##### Excerpted text #####

Initially, Priscilla Morris began writing a very long children’s poem that was an imaginative piece about the environment. She loved writing the poem but at some point, she acknowledged that no child would ever want to read her poem.
It was at that time that she knew she needed help and applied to the University of East Anglia’s creative writing master’s degree program as a thirty-five-year-old.

This was the turning point, as she started getting some good feedback from other writers and her peers. At this time, she also had the idea for her debut novel “Black Butterflies,” which found inspiration from her family history.
It happened that her mother left Sarajevo her hometown as a nineteen-year-old before the start of the war. When Priscilla was nineteen, the war broke out and suddenly phones went dead and they could not contact their relatives for months.
Every night they would see awful images of snipers shooting ordinary people on the street on the news, even as there were reports of food supplies running out.

For Morris, these images clashed with her memories of the Yugoslavia she used to visit as a child as a place with happy and warm people.

Her mother was of mixed Slovenian, Muslim, and Bosnian Serb heritage and hence seeing everyone fighting each other was incomprehensible and awful.

It was several years later after the war that Priscilla Morris’ mother told her the story of her great uncle that made a living as an artist.

During the siege of Sarajevo, the man lost most of his work in a fire, even though he got away and went on to live in England, where he continued painting.

Her mother told her the story during her grandfather’s funeral and she remembers turning around and seeing a man in colorful clothes who seemed to epitomize resilience.

The man had lost his home, his friends, and everything he knew, and the only thing which kept him going was his work. It was that moment, nondescript as it seemed that sparked in her a desire to write his story.
Many years later, when she had the idea for her debut novel, she modeled her character Zora on her uncle, even if she was younger and female.
As such, her novel was born out of a desire to explore resilience, art, and history but also to understand war to some extent.

“Black Butterflies” by Priscilla Morris is a work set in Sarajevo in 1992 that makes for a harrowing, even if fictional account of the ‘Siege of Sarajevo.”

The story is told from the perspective of Zora Kocovic, a professor and painter who works for the “Academy of Fine Arts” and is trapped in the besieged city.

Less than a tenth of the city is Croat, a quarter is Serb and half is Muslim. Many of the kids in Sarajevo call themselves Yugoslav since a third of the marriages are mixed.

The home of a multi-ethnic populace and for the most part secular, the city was besieged by Bosnian Serb militants, who wanted to ethnically cleanse the Bosnian Muslims out of the city.
During this time, opposing marches were met with widespread violence and sniper attacks which made the city particularly dangerous.

After sending her loved ones off to England, Zora whose family has lived in Sarajevo for years, spends most of her time teaching and painting her favorite landscapes and bridges, while she hopes for better days.
But then the situation gets worse and she cannot leave. She is all alone with the only people around being the students and neighbors, who provide a little measure of support and comfort.
They have to deal with no water, no heat, no electricity, and food shortages amid sniper bullets and mortar fire as the city is destroyed all around them.

##### Source information #####

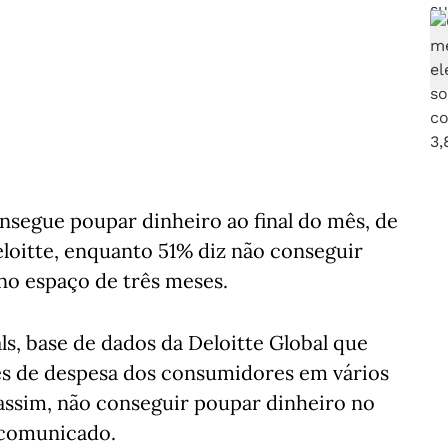
segue poupar dinheiro ao final do mês, de
loitte, enquanto 51% diz não conseguir
no espaço de três meses.
, base de dados da Deloitte Global que
es de despesa dos consumidores em vários
 assim, não conseguir poupar dinheiro no
m comunicado.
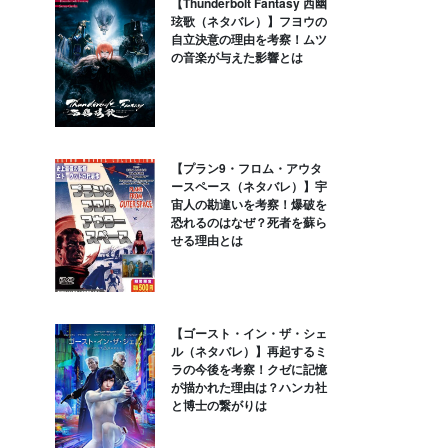
【Thunderbolt Fantasy 西幽
玹歌（ネタバレ）】フヨウの
自立決意の理由を考察！ムツ
の音楽が与えた影響とは
【プラン9・フロム・アウタ
ースペース（ネタバレ）】宇
宙人の勘違いを考察！爆破を
恐れるのはなぜ？死者を蘇ら
せる理由とは
【ゴースト・イン・ザ・シェ
ル（ネタバレ）】再起するミ
ラの今後を考察！クゼに記憶
が描かれた理由は？ハンカ社
と博士の繋がりは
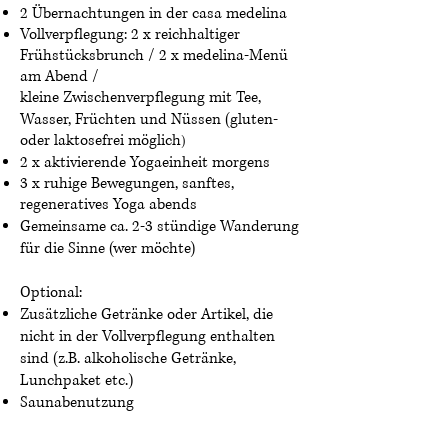
2 Übernachtungen in der c
asa medelina
Vollverpflegung: 2 x reichhaltiger
Frühstücksbru
nch / 2 x medelina-Menü
am Abend
/
kleine Zwischenverpflegung mit Tee,
Wasser, Früchten und Nüssen
(g
luten-
oder laktosefrei möglich
)
2 x aktivierende Yogaeinheit morgens
3 x ruhige Bewegungen, sanftes,
regeneratives Yoga abends
Gemeinsame ca. 2-3 stündige Wanderung
für die Sinne (wer möchte)
Optional:
Zusätzliche Getränke oder Artikel, die
nicht in der Vollverpflegung enthalten
sind (z.B. alkoholische Getränke,
Lunchpaket etc.)
Saunabenutzung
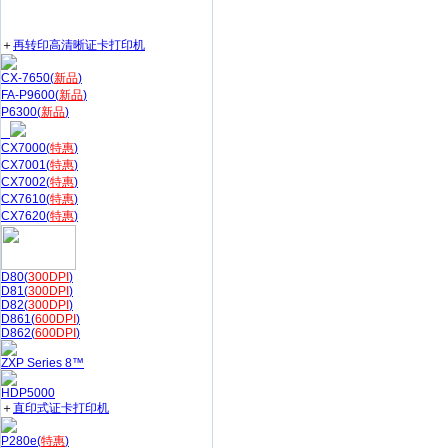
＋
再转印高清晰证卡打印机
CX-7650(
新品
)
FA-P9600(
新品
)
P6300(
新品
)
CX7000(
特惠
)
CX7001(
特惠
)
CX7002(
特惠
)
CX7610(
特惠
)
CX7620(
特惠
)
D80(
300DPI
)
D81(
300DPI
)
D82(
300DPI
)
D861(
600DPI
)
D862(
600DPI
)
ZXP Series 8™
HDP5000
＋
直印式证卡打印机
P280e(
特惠
)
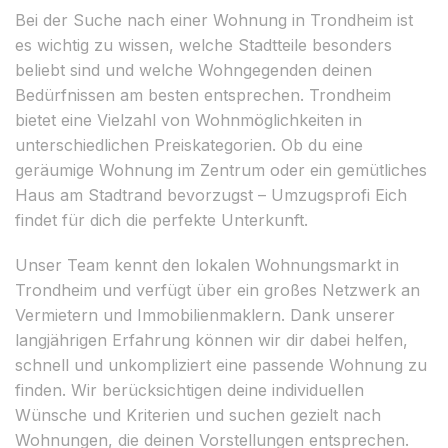
Bei der Suche nach einer Wohnung in Trondheim ist
es wichtig zu wissen, welche Stadtteile besonders
beliebt sind und welche Wohngegenden deinen
Bedürfnissen am besten entsprechen. Trondheim
bietet eine Vielzahl von Wohnmöglichkeiten in
unterschiedlichen Preiskategorien. Ob du eine
geräumige Wohnung im Zentrum oder ein gemütliches
Haus am Stadtrand bevorzugst – Umzugsprofi Eich
findet für dich die perfekte Unterkunft.
Unser Team kennt den lokalen Wohnungsmarkt in
Trondheim und verfügt über ein großes Netzwerk an
Vermietern und Immobilienmaklern. Dank unserer
langjährigen Erfahrung können wir dir dabei helfen,
schnell und unkompliziert eine passende Wohnung zu
finden. Wir berücksichtigen deine individuellen
Wünsche und Kriterien und suchen gezielt nach
Wohnungen, die deinen Vorstellungen entsprechen.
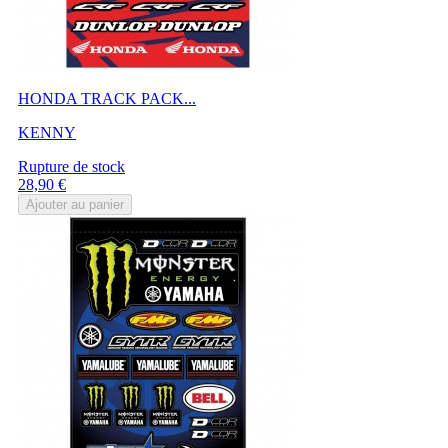
HONDA TRACK PACK...
KENNY
Rupture de stock
Prix
28,90 €
Ajouter au panier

#####

→ **Work instruction 1**
Please echo the passage on Priscilla Morris from "Every night they" to "and warm people.".
→ **Work instruction 2**
According to the passage on Priscilla Morris, how old was she when she applied to the University of East Anglia's creative writing master's degree program?

→ **Exercise answer 1**
Every night they would see awful images of snipers shooting ordinary people on the street on the news, even as there were reports of food supplies running out.

For Morris, these images clashed with her memories of the Yugoslavia she used to visit as a child as a place with happy and warm people.

→ **Exercise answer 2**
She was thirty-five years old.